How is the estate of an American in France taxed?
John Kitching, a director of French Law Consultancy Limited, answers a reader query on inheritance tax on cross-border estates
Reader question: My citizenship and my will are both American. Because I am living in France, would French inheritance tax apply to my worldwide estate?
This is one of the most easily confused aspects of cross-border estates.
Since August 15, 2015, the EU Succession Regulation has allowed people to use their wills (made after that date) to elect the law of their nationality to apply to how their estate is dealt with and who is allowed to inherit.
If there is no express election of the law of nationality, then the law of the country of last place of permanent habitual residence applies.

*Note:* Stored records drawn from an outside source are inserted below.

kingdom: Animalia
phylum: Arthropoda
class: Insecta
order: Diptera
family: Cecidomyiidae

However, taxation and inheritance law are not the same thing. This means:
- You cannot elect which country taxes your estate;
- Even if you elect the law of your nationality, you cannot elect the tax rules of your nationality to be the relevant tax regime;
- The EU Succession Regulation only applies to inheritance law. It does not apply to inheritance tax. If you die as a permanent resident of France, French inheritance tax applies to your worldwide estate.

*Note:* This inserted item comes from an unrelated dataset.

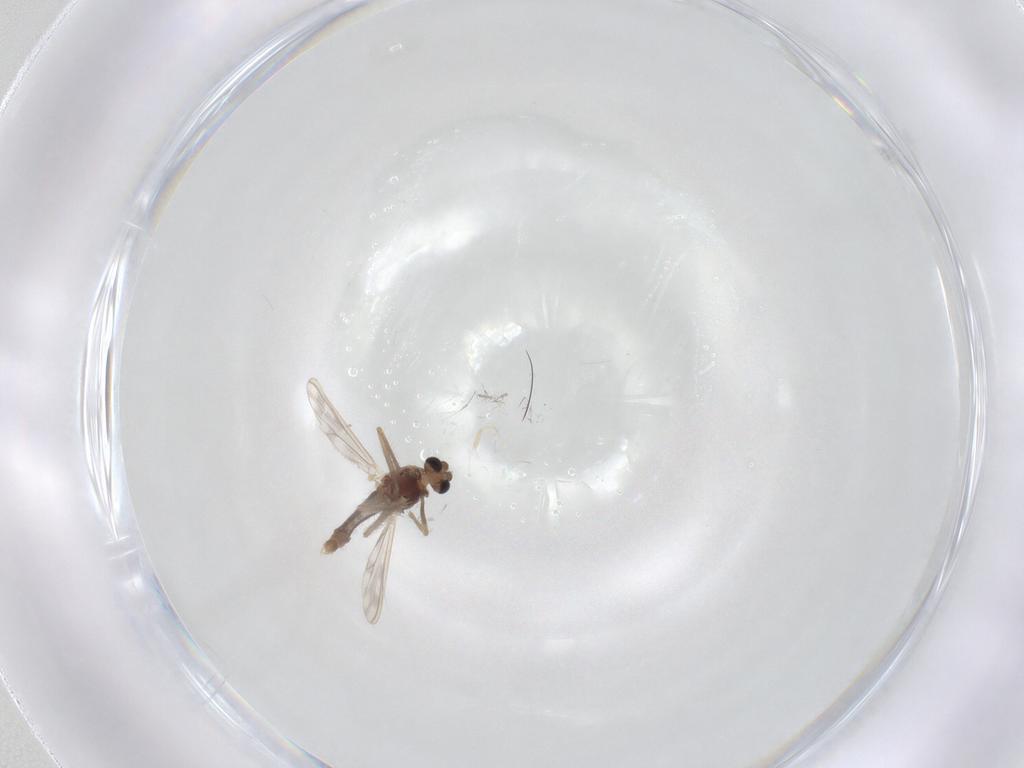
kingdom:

This may include tax on assets in non-French jurisdictions but if there is a double-tax agreement in place between the countries, you can generally credit foreign tax against the French tax in relation to the same asset.
French inheritance tax is not always bad.

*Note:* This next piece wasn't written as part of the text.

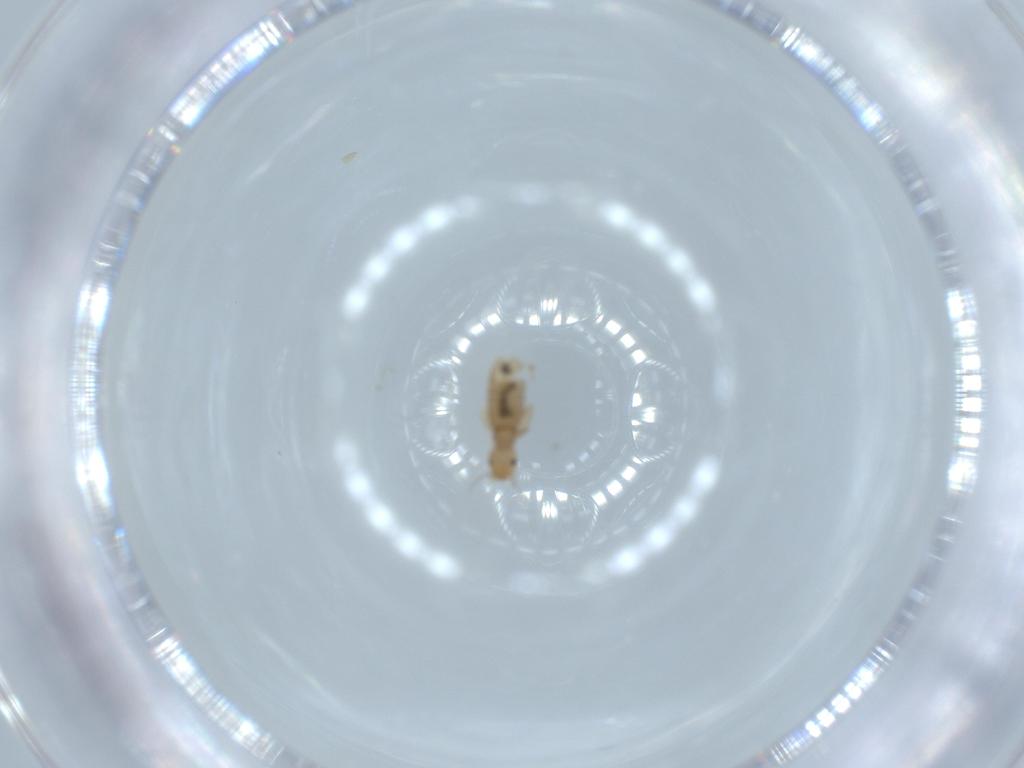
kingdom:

If you leave the estate to a spouse, Pacs partner or a registered civil partner, there is no tax due.
A bloodline or adopted child gets a €100,000 tax-free allowance and then tax applies on a sliding scale above that, from 5% to 45%.
The 20% band, however, covers up to €552,324.
Under your national law, you may be able to leave assets to a stepchild or an unmarried partner, but watch out as they would be taxed at 60% after an allowance of just €1,594 under French inheritance tax rules.